Eventually, “The Last Movie” careens into a chaotic finale in which a baffled Kansas gets drawn into the natives’ fake production, his fate sealed in a dreamlike eruption of chaos and cultish fervor that portents the finale of “The Wicker Man” by three years. “The Last Movie” risks downgrading the Peruvian locals to anonymous stereotypes, but the subjective narrative leaves open the possibility that everything we see stems from the narrow confines a very confused man consumed by forces much larger than him. By the end of “The Last Movie,” Hopper could surely relate.
A 1970 promotional product reel (above) shows just how much the studio struggled to make the project seem like it had commercial potential almost exclusively based off the popularity of “Easy Rider.”

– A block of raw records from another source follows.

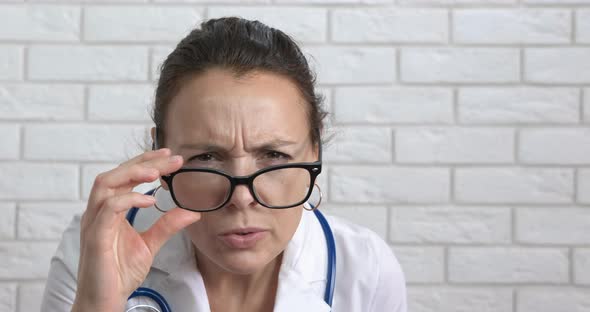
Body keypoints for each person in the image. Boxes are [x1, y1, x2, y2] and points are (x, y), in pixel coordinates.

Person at [41, 17, 407, 312]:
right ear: (160, 155)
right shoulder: (93, 248)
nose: (243, 197)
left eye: (275, 155)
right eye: (206, 157)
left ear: (314, 151)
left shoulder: (364, 269)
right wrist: (96, 305)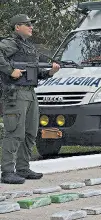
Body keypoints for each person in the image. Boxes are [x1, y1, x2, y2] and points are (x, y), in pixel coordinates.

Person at [0, 14, 60, 184]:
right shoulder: (10, 43)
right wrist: (10, 71)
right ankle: (7, 171)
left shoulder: (29, 48)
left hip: (30, 93)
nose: (31, 27)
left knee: (30, 132)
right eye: (27, 25)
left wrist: (50, 72)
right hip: (15, 93)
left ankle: (23, 168)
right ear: (17, 27)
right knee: (14, 132)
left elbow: (35, 72)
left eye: (31, 24)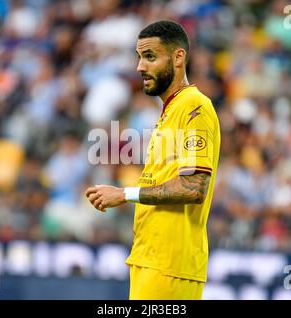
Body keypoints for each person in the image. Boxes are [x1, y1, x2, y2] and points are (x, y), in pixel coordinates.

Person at [85, 20, 221, 300]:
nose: (140, 67)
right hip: (151, 259)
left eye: (150, 57)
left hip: (170, 265)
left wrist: (124, 194)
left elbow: (193, 187)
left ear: (178, 57)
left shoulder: (194, 107)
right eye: (139, 57)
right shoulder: (169, 112)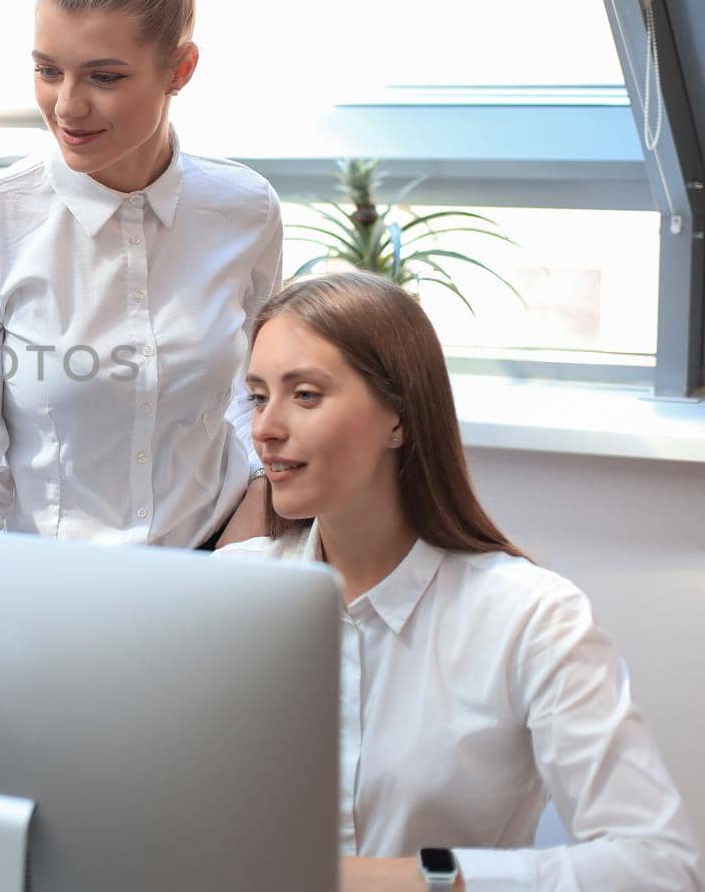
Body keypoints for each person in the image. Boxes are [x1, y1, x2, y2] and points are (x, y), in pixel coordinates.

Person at [219, 272, 701, 890]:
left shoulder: (531, 618)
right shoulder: (233, 593)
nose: (265, 428)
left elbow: (659, 867)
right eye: (259, 397)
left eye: (305, 395)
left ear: (399, 417)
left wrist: (402, 881)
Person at [0, 0, 281, 549]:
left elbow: (260, 392)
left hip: (226, 564)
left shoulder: (246, 210)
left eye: (104, 77)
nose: (67, 106)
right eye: (48, 71)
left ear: (181, 69)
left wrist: (254, 514)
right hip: (55, 598)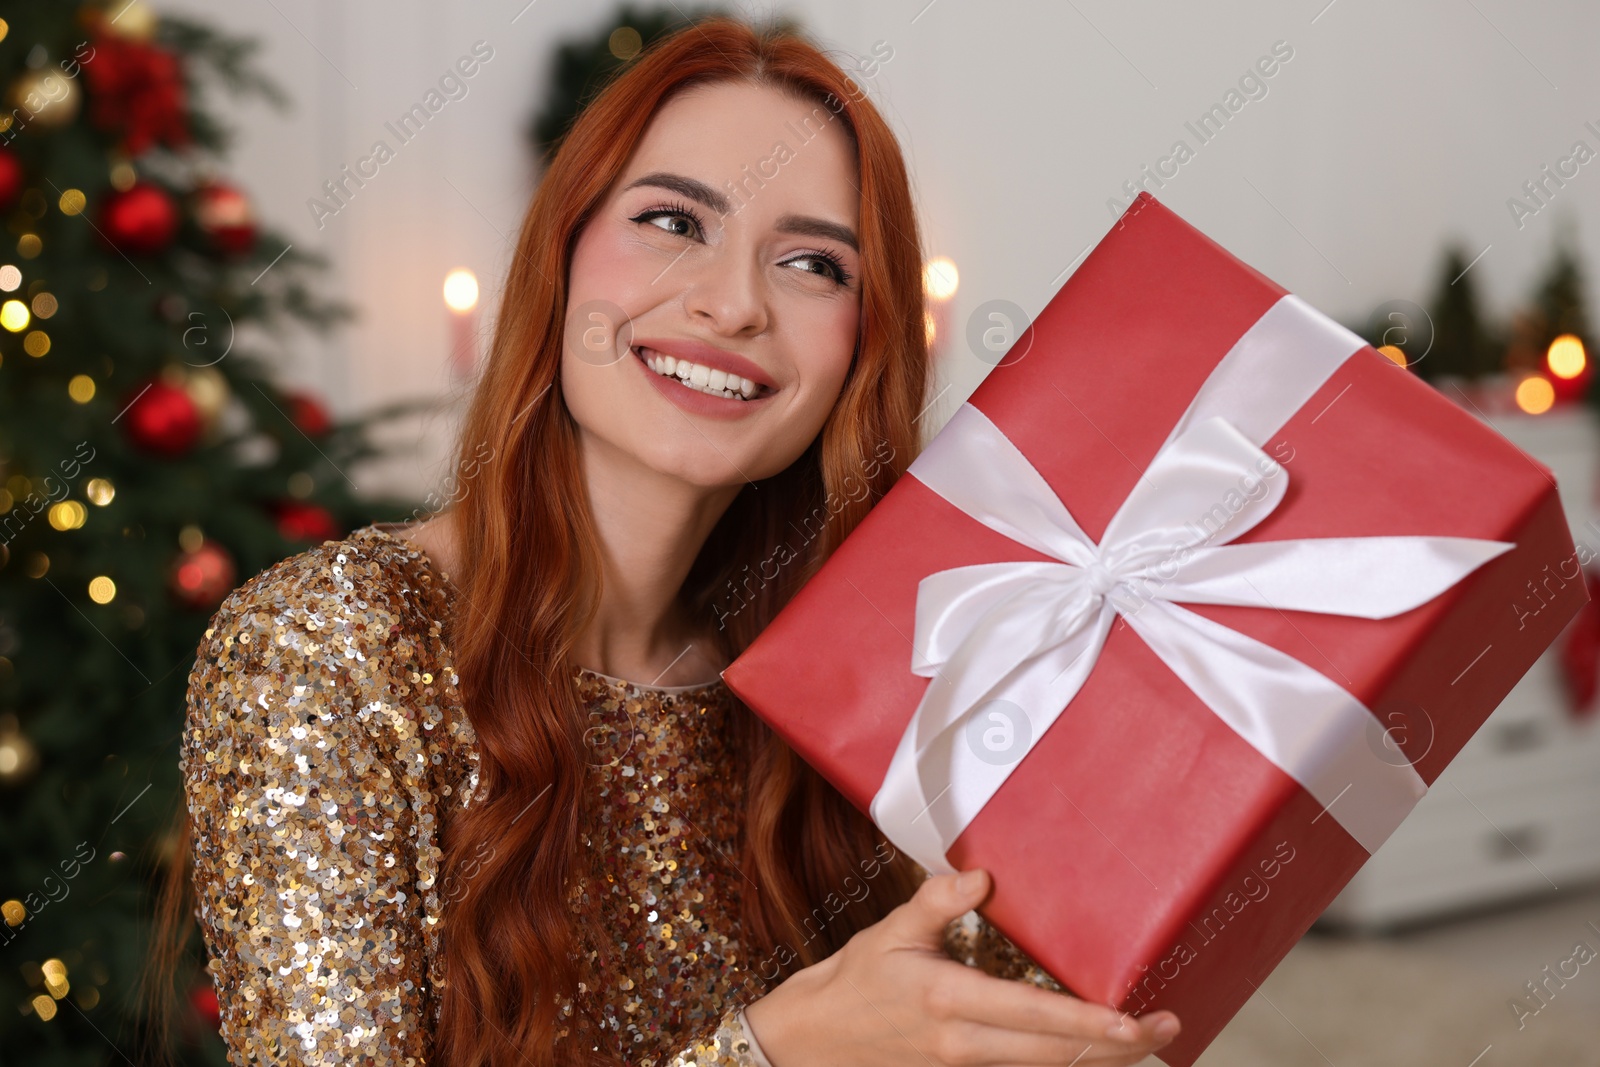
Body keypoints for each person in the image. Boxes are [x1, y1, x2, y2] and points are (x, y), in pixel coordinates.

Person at [171, 15, 1181, 1067]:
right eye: (672, 221)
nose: (733, 302)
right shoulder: (322, 645)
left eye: (812, 264)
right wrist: (773, 1051)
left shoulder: (843, 692)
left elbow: (1019, 985)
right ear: (560, 254)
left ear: (861, 347)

That’s not a terrible assessment:“Easy Rider” singled out a youth culture keen on escaping the boundaries of a risk-averse society, even as it faced obliteration at the hands of close-minded traditionalists. “The Last Movie” takes that assessment one step further. The very same powers that catapulted this unhinged production into existence doomed it to oblivion. It’s a riveting portrait of creative struggles within suffocating boundaries, and nearly 50 years later, that indictment resonates stronger than ever.
“The Last Movie” opens at New York City’s Metrograph on Friday, August 3.